Templates for full-length SINV RNA were obtained by PCR on the Sinrep5 plasmid (kindly provided by Dr. P. Bredenbeek, Leiden University Medical Center) using forward primer SP6SIN and several reverse primers (Supplemental Table 1). PCR conditions were: 95°C for 3 min, then 30 cycles at 94°C for 1 min, 55°C for 45 sec, 68°C for 5 min, followed by 5 min at 72°C. PCR reactions were carried out in a 50 µL volume containing 400 nM of each oligo, 200 µM dNTPs and two units of DreamTaq polymerase (Thermo Fisher) on a BioRad cycler. PCR products were purified by NaAc/EtOH precipitation, washed with 70% EtOH, and after drying dissolved in Milli-Q water.

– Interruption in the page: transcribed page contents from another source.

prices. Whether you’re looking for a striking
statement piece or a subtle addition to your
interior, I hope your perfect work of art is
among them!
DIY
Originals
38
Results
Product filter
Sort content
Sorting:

Sinrep-Nluc was constructed by digestion of Sinrep5 plasmid with Xba and StuI and insertion of an NheI-XbaI (blunted by T4 DNA polymerase) fragment containing the Nluc gene of pNL1.1 (Promega, Benelux). The RLuc-SIN-3UTR plasmid was obtained by insertion of a PCR fragment covering the SINV 3′-UTR into a Renilla luciferase reporter plasmid previously described (Girard et al. 2011). The XbaI-XhoI fragment of this vector was replaced with the XbaI-XhoI digested SIN-UTR PCR fragment. Templates for transcription were obtained by PCR using forward primer SP6FLU and reverse primers (Supplemental Table S1).

Transcription

RiboMAX Large Scale RNA Production Systems (Promega, Benelux) and HiScribe SP6 RNA Synthesis Kits (New England BioLabs) were used for transcription. Reactions were carried out in 5 or 10 µL volumes containing 100–200 ng of PCR template DNA, ATP, CTP, UTP (10 mM each), 2 mM 3′-O-Me-m7G(5′)ppp(5′)G cap structure analog (NEB S1411S), 0.5 mM GTP, 0.5–1 unit of RNase-inhibitor (RNasin, Promega), and 0.5–1 µL of enzyme mix. Incubation was done at 37°C for 2.5 h. Quality and quantity of transcripts were checked on agarose gels.

Transfection

A total of 100 ng of transcript (as judged by gel electrophoresis) was mixed with Dulbecco's Modified Eagle's Medium (DMEM) and 0.5 µL of MessengerMax lipofectamine (Invitrogen) premixed with DMEM, and after 20 min incubation at RT added to a well of a 48-well plate containing BHK21J cells at ∼70% confluency. Cells were grown at 37°C in 5% CO2 on growth medium consisting of DMEM supplemented with 10% GlutaMAX (Thermo Fisher), ampicillin, streptomycin, and fetal calf serum, and analyzed 20–24 h after transfection. Fluorescent microscopy was performed on an EVOS FL Auto Imaging System (Fisher Scientific). Luciferase activity was measured after lysis of cells using Passive Lysis Buffer (Promega) and transferring the contents to a 96-well plate to which the appropriate substrate was added and assayed using a GloMax Multi System (Promega).

Native PAGE

RNA oligonucleotides were purchased from Merck (Sigma-Aldrich) at 0.05 nmole scale/desalted. A total of 100–200 pmoles of each RNA was loaded onto polyacrylamide gels containing 12% or 16% acrylamide:bisacrylamide (19:1), Tris (40 mM), acetate (20 mM), EDTA (1 mM) pH 8.3, to which 2.5 mM MgAc2 was added. Gels were run in TAEM buffer at ∼85 V and 12 mA for ∼4 h in a cold room. For acidic PAGE, the pH was adjusted by addition of acetic acid to all buffers involved. RNA was visualized by EtBr or Stains-All staining.

SUPPLEMENTAL MATERIAL

Supplemental material is available for this article.